Data Lakehouses, Post-Modern Data Stacks and Enabling Gen AI: The Rittman Analytics Guide to Modernising Data Analytics in 2024

April 3, 2024 Mark Rittman

Are you the data lead for a business that’s recently outgrown the mess of data extracts and Google Sheets you use to analyze and understand your performance today, and realise its time to move to something more robust, scalable and trustworthy for the future?

Or maybe you’re looking to modernise your existing data platform and make the move to the cloud, migrating from legacy on-premises to cloud technology and hoping to increase your data team’s agility while maintaining the same levels of security, management and governance that you have now.

Modernising your BI and data analytics platform is all about leveraging the increased agility, scalability and user-friendliness of modern cloud technology to better align your organisation’s data capabilities with the needs of your users.

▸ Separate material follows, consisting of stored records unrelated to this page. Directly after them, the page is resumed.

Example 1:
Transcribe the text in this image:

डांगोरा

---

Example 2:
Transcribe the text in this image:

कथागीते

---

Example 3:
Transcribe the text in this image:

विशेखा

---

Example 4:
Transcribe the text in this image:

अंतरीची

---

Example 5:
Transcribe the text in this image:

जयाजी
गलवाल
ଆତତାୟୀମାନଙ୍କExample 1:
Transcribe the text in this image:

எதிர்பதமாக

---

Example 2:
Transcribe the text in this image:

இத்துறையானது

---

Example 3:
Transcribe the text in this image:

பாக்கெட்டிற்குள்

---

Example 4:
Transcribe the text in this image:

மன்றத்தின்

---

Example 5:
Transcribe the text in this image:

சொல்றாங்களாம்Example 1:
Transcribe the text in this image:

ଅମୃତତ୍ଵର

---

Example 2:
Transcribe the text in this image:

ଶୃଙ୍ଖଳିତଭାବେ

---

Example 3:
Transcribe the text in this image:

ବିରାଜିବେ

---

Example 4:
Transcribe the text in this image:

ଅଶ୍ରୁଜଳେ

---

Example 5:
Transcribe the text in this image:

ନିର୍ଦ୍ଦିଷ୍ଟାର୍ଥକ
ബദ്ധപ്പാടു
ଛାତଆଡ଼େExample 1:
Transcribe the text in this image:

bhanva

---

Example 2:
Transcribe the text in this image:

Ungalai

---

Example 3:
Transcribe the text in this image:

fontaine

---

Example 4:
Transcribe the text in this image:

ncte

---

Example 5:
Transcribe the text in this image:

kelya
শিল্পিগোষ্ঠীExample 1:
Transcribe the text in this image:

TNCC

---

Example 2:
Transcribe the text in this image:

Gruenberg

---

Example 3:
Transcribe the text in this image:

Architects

But where do you start and what does the technology landscape look like today?

In this blog I’ll answer two of the most common questions my team gets asked by organisations looking to modernise and scale-up their data stack in 2024:

Whether its your first data analytics project or a bid to modernise your existing analytics capability, what do you need to consider when planning a data analytics project and what goes into a succcessful business case?
And what are the typical components in a “post-modern” data stack that we’d deploy for clients today, one that balances modern, composable cloud-hosted technology with the security and management needs of larger, more mature organisations?

Planning your Data Analytics or Data Modernisation Project

With the days of cheap money long behind us, it’s safe to assume that any funding request for a data analytics or BI modernisation project has got to come with a pretty convincing and bullet-proof business case.

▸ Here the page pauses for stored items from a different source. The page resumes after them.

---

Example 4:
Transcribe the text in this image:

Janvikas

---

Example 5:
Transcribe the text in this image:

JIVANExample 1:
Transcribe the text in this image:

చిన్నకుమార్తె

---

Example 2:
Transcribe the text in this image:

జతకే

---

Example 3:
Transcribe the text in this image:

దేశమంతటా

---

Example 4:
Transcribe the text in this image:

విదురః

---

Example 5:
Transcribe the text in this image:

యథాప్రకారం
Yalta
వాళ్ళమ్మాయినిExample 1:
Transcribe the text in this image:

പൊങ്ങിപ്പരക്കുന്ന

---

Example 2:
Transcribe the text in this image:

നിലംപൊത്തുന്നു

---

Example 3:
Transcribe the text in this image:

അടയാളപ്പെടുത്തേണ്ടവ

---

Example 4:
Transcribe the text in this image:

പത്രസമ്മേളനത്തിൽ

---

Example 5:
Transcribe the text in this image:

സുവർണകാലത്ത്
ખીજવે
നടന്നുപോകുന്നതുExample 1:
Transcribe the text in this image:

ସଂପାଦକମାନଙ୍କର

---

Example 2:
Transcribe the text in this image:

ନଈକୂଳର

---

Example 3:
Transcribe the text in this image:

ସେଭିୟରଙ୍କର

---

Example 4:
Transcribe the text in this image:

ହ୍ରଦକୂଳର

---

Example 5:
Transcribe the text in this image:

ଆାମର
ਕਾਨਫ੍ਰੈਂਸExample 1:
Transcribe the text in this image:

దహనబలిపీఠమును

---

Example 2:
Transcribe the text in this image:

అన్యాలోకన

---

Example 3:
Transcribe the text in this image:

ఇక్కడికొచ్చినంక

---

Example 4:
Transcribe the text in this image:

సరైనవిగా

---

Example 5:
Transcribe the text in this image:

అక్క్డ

To have any real chance of approval your project plan and business case needs to show you’ve considered and have answers for challenges such as:

What you hope to achieve with your data centralization and modernisation project, the key business questions you want to answer and the the problems you’ll be solving for your business
What are the clear, measurable objectives you’ll work towards that align with your company’s strategy and deliver or enable real growth in revenue, customer satisfaction and increased business efficiency
How you’ve made sure you’ve surveyed and understood what capabilities your organization already has and why and how these fall-short of what’s needed today
How you plan to identify and work with stakeholders, identify risks that could delay or threaten delivery of the project and develop a comprehensive change management plan to ensure your business gets the maximum value from the investment you’re asking for
And crucially … how the investment you’re asking for will deliver value to the business and your project sponsor within, at most, six to nine months given the typical twelve-month budgeting cycle

Think you’re ready and have this all-planned? Take our Data Analytics Project Planning Quiz and receive a free, comprehensive scorecard telling you where you’ve got things covered and where your planning falls short.

Or if you’re just at the planning stage now and would like some tips on what needs to be considered then our free Data Analytics Project Planning Checklist is essential reading — and we’ve even provided an example Data Analytics Project business case in PDF and MS Word format to give you an example of “good” looks like and is likely to get approval for funding.

And, of course, we can help you scope-out and create a comprehensive plan for your data analytics or data stack modernisation project - check-out our Project Discovery service for more details.

Data Warehouses become Data Lakehouses

Congratulations! You’ve had your business case approved with just about enough detail about how you’re going to actually do it — so what does a modern data stack look like these days?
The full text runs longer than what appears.